4. Growth marketing 

Aim: Identify which scalable and unscalable channels worked for us. 
When you need to use it: only when you know who your ideal customers are, what your value proposition is, and you’re prepared to assign budget to start testing.

The thing with working in a startup under the lean model is that you have to work for every single penny. And so exploring potential channels was governed by this premise. 

How did we choose the right channels?

  • We knew we had to find the right balance between scalable and unscalable channels

  • We knew we were still channel-led before even contemplating moving to a product-led model 

  • We chose our channels by the ‘sentiment of the search’. 

Growth marketing requires someone who loves and can execute on testing, optimisation, and data analysis. The marketing that had happened so far helped me to get an insight into how our customers may buy a product like ours.

:::::

→ **WHAT THE EXERCISE ASKS**
Pick up the growth marketing excerpt after its last sentence and keep writing it.

→ **RECORD EXTRACTS**
:::::

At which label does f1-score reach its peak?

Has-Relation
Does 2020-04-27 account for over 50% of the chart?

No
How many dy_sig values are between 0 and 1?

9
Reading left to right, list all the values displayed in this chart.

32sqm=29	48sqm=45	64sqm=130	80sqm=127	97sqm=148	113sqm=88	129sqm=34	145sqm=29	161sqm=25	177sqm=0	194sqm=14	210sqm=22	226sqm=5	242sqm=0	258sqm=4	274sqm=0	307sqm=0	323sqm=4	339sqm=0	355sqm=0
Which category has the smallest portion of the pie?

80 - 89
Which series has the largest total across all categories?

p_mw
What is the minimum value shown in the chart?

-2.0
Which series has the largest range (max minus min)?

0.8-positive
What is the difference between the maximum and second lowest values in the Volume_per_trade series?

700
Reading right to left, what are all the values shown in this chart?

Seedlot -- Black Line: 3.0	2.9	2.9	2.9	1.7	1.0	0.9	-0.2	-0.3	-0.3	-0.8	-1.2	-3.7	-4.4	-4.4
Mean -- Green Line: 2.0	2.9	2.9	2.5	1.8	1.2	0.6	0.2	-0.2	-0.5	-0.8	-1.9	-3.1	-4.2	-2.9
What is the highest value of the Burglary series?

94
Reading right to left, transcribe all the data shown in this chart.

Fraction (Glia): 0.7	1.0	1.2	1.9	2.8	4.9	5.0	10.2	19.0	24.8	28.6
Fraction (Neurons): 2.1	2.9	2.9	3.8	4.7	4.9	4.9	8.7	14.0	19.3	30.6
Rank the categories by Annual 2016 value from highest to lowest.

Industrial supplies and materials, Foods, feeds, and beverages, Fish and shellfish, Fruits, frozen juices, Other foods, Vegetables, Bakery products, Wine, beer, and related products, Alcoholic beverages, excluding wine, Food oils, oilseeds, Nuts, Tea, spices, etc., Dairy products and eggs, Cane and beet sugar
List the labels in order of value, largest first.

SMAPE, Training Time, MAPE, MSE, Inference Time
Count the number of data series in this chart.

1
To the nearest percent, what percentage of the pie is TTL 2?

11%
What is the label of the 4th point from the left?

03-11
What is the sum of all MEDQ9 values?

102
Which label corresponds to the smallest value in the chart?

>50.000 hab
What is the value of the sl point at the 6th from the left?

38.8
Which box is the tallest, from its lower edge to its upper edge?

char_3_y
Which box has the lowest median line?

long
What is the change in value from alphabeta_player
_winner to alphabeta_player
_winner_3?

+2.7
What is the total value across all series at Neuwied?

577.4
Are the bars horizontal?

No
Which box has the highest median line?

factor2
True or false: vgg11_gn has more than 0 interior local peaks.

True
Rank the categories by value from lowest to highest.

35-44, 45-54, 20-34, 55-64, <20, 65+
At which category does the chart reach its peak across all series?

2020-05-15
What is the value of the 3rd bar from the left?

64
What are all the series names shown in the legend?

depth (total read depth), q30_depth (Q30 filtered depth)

:::::

→ **RESPONSE TO THIS TASK**
For us, our channel-led approach involved SEO, YouTube and partnership marketing to drive traffic and conversions. The partnership marketing, whilst it was an unscalable channel - e.g. took a while to get it up and running - helped us to achieve a few quick wins whilst the content created via SEO and YouTube kicked in. 

Understanding what channels work and what the payback is takes time. It wasn’t an immediate result for us. There are nearly 20 marketing channels available. If you read my post on how to drive startup growth using the right traction channels, you’ll quickly realise there’s strategy behind picking the right ones.

For the channel work, I had previously launched a content strategy involving SEO and marketing automation, so I was comfortable leading on this. Whilst we were testing and waiting for SEO to kick in, we used an agency to help us with the link building and also testing on Google Ads.

By the customer creation phase, we were using four channels that were largely driven by content marketing. These were SEO and YouTube, partnership marketing with LinkedIn, and organic social media.

We never got to the company building stage of Steve Blank’s model. But that’s because our focus was on validating a sellable startup idea - one that an established company could leverage. That actually came true recently, with news that SocialTalent - the world’s leading e-learning platform - acquiring Careercake.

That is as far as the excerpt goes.